◆ **WHAT IS EXPECTED**: Scan the data. Collect each line that contains the word "keys".

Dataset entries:
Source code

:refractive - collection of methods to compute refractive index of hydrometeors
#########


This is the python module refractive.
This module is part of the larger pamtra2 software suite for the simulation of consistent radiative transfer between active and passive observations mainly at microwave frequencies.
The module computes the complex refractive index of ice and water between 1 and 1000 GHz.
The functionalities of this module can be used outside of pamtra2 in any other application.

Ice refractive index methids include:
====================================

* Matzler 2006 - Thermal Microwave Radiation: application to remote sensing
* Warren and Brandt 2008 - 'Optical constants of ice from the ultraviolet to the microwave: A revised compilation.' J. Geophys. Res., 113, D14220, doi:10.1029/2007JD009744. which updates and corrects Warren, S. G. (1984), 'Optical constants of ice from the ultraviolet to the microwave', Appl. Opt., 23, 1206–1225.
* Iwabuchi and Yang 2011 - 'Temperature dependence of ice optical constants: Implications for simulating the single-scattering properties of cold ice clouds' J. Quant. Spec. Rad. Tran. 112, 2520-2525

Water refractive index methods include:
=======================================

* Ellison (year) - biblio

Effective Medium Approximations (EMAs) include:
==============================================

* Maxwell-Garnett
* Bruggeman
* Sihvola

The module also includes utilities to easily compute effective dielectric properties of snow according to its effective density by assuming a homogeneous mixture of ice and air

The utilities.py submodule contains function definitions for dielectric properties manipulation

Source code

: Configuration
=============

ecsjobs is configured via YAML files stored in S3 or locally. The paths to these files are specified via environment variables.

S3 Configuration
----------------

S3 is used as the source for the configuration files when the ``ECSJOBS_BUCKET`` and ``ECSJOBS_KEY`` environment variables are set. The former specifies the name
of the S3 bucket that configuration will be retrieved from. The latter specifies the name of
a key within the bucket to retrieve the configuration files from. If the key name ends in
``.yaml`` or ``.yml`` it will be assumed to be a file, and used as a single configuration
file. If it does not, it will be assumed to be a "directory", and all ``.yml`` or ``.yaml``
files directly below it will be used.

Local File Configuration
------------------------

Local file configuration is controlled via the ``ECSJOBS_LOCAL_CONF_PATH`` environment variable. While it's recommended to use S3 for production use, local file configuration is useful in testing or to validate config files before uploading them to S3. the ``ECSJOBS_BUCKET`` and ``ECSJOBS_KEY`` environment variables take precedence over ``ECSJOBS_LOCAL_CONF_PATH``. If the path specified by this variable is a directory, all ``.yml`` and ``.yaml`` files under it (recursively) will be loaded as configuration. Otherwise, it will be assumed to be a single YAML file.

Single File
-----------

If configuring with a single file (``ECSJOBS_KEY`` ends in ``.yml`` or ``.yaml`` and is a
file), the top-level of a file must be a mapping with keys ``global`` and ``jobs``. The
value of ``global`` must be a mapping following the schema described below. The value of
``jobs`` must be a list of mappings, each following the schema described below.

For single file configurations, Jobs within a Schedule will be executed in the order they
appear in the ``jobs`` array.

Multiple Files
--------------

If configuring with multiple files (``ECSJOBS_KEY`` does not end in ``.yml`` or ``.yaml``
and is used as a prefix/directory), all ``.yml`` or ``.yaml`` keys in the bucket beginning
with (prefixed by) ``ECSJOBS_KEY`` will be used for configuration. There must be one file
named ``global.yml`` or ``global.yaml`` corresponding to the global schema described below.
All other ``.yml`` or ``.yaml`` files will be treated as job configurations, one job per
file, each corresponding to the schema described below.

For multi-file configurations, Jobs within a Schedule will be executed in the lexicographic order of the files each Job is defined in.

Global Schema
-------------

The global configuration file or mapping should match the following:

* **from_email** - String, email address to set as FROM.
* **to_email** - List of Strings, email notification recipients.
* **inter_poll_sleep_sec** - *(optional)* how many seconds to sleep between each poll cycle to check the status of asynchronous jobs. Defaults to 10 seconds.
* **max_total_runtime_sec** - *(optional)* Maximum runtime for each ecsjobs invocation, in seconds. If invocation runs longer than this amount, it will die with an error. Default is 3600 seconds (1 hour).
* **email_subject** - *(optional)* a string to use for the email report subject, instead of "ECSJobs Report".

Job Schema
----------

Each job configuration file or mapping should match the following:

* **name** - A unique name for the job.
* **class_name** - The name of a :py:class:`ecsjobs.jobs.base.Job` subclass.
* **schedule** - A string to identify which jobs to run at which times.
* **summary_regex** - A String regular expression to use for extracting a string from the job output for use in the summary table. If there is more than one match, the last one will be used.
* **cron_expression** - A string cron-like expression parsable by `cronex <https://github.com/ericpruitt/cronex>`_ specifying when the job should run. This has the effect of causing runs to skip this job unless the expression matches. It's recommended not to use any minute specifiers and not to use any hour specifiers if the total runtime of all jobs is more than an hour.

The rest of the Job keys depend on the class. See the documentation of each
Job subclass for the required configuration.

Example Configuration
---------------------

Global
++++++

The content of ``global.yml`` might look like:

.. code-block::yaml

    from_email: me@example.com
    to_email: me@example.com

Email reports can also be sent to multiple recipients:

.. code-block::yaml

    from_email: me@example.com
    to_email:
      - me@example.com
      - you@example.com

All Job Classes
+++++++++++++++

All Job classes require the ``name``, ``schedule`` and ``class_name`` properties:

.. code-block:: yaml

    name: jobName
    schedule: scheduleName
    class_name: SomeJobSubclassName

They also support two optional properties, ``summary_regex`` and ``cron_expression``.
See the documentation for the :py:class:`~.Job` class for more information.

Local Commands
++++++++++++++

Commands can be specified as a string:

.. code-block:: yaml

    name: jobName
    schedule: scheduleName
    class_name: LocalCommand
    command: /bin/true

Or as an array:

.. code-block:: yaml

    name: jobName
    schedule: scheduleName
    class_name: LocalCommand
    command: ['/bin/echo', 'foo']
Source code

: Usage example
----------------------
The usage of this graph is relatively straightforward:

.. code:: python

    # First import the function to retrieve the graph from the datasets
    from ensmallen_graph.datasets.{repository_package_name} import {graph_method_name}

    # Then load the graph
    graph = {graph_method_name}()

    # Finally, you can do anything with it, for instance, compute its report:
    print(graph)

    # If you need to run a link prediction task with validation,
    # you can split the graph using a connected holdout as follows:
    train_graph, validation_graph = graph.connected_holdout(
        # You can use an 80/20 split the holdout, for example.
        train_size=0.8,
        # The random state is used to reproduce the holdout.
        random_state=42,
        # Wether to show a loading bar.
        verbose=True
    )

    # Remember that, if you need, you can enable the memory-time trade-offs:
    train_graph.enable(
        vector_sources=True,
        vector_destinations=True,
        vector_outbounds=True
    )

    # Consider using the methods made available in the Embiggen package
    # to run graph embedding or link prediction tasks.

==

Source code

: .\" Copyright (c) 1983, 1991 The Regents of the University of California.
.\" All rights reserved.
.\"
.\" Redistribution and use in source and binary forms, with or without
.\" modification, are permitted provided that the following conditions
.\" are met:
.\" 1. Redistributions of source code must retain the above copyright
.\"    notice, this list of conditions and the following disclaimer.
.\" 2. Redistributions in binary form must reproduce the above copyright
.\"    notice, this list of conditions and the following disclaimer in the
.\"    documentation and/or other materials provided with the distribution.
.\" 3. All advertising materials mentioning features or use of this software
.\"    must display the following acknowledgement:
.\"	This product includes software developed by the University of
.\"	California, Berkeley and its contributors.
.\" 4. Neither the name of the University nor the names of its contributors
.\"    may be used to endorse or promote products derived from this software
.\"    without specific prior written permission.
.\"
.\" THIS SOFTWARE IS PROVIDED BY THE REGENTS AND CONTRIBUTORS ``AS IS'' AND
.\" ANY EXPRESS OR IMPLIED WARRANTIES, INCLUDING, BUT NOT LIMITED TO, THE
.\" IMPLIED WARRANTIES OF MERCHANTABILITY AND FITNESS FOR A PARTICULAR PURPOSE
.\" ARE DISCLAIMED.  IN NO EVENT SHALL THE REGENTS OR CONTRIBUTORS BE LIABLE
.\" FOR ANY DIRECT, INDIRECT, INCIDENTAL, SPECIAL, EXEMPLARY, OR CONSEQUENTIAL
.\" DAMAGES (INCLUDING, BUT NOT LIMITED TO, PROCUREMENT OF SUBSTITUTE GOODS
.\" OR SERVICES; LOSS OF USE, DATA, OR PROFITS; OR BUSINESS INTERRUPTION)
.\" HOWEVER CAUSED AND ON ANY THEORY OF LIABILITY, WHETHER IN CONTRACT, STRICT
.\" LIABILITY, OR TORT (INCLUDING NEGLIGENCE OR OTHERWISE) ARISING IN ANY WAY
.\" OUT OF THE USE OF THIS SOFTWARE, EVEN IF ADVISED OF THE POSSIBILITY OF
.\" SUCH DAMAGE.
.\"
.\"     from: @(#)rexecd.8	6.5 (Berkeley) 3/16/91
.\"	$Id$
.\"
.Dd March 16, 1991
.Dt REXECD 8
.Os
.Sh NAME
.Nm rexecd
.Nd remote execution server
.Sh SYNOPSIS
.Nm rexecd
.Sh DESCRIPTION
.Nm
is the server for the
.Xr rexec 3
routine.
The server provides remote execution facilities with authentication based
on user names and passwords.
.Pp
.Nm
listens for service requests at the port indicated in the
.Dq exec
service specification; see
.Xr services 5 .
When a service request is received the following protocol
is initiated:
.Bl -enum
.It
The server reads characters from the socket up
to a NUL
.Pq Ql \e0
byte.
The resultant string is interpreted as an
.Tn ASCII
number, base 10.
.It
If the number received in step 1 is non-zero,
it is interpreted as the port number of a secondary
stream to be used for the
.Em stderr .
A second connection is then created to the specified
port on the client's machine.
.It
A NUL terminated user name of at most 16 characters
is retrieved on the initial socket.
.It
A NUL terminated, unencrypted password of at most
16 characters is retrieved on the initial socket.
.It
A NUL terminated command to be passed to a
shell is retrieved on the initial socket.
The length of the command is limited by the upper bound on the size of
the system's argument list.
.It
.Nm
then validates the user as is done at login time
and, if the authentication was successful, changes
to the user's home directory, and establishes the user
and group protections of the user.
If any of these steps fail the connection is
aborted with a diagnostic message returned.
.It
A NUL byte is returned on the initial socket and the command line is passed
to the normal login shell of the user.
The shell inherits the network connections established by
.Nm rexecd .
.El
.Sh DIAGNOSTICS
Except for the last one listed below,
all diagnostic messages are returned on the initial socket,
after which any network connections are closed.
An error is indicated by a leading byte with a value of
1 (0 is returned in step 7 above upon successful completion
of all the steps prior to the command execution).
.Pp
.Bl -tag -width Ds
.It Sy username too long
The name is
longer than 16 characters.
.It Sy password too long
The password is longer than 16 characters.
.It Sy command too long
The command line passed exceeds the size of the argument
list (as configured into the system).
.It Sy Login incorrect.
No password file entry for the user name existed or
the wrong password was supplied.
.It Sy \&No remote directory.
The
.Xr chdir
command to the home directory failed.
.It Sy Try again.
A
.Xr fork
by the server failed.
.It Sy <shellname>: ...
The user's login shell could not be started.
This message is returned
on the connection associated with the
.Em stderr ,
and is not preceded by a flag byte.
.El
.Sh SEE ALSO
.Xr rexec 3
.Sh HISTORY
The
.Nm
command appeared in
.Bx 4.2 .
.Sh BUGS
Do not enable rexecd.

◆ **REPLY TO THE TASK**:
file), the top-level of a file must be a mapping with keys ``global`` and ``jobs``. The
and is used as a prefix/directory), all ``.yml`` or ``.yaml`` keys in the bucket beginning
The rest of the Job keys depend on the class. See the documentation of each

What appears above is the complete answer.